# Your task
Translate this sentence from the passage on the Korean TV format industry below into Spanish: "A format is a set of elements that are used to produce a TV program."
Start of Passage provided
Korea’s entertainment program format is spreading throughout the world. Munhwa Broadcasting Corporation (MBC)’s King of Mask Singer has been successfully remade in the United States (US) as The Masked Singer. Despite such a great achievement, the Korean television (TV) format industry is still in the beginning stages. Therefore, the SungKyun Times (SKT) decided to look at the general TV format industry, its problems and ways to solve them with an emphasis on entertainment programs.

The Background and Current Situation of the Korean TV Format Industry

The Definition and the Emergence of the Format Industry

A format is a set of elements that are used to produce a TV program. There are mainly two types of TV formats which include the drama format and entertainment program format. Entertainment programs include game shows and reality shows. When a format is sold, a format bible, which contains the details needed for program production for areas such as lighting, camera angles, and stage design, is sold together with the format. The TV format industry is a subcategory of the globally built contents industry market. Back in the past, TV formats were considered as mere program proposals. After the Dutch-based media company Endemol Entertainment’s Big Brother was exported to more than 100 countries, TV format exports started to be recognized as a business opportunity. The first TV format exported from Korea was The Golden Bell Challenge. Its value, however, was very low, so the TV format export was not considered profitable at that time. Then, in 2013, the TV format industry gained a new character, as MBC’s I Am a Singer attracted huge attention from foreign markets. Also, MBC’s Dad! Where Are We Going? was successfully localized in foreign countries like China. Its success led the production to renew the contract for season two and three with a great increase in price of the format.
End of Passage provided
Start of Entries provided
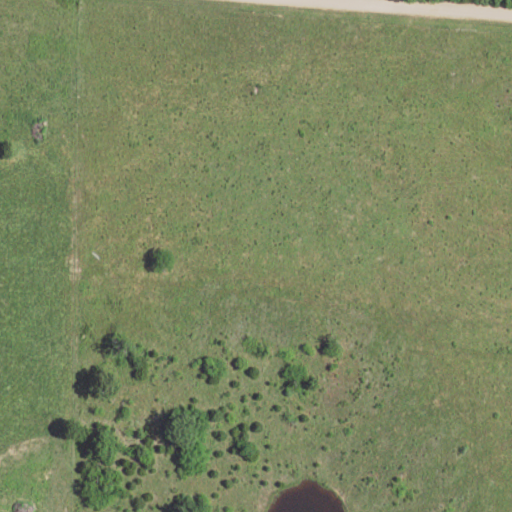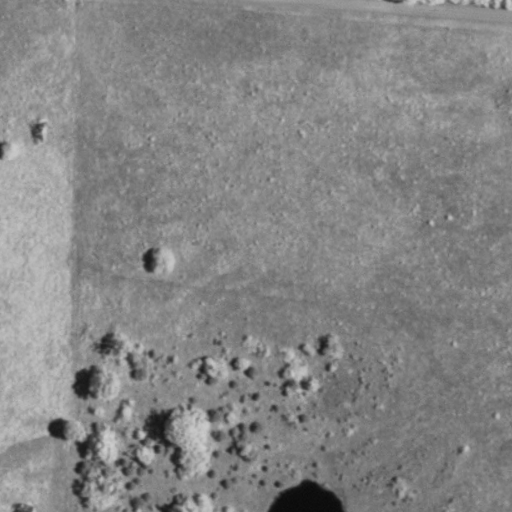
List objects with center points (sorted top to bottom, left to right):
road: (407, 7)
End of Entries provided
Start of Entries provided
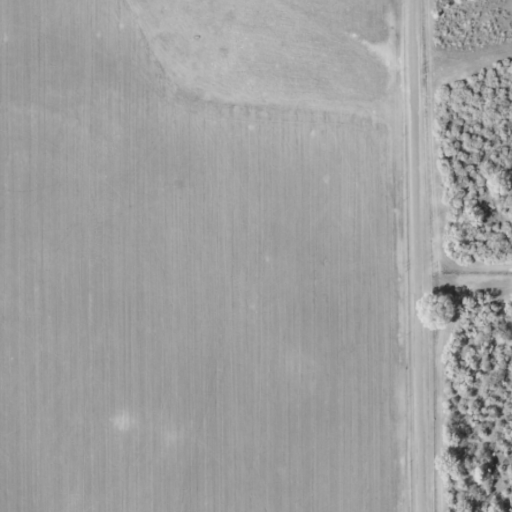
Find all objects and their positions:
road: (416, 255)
End of Entries provided
# Answer to this problem
Un formato es un conjunto de elementos que se utilizan para producir un programa de televisión.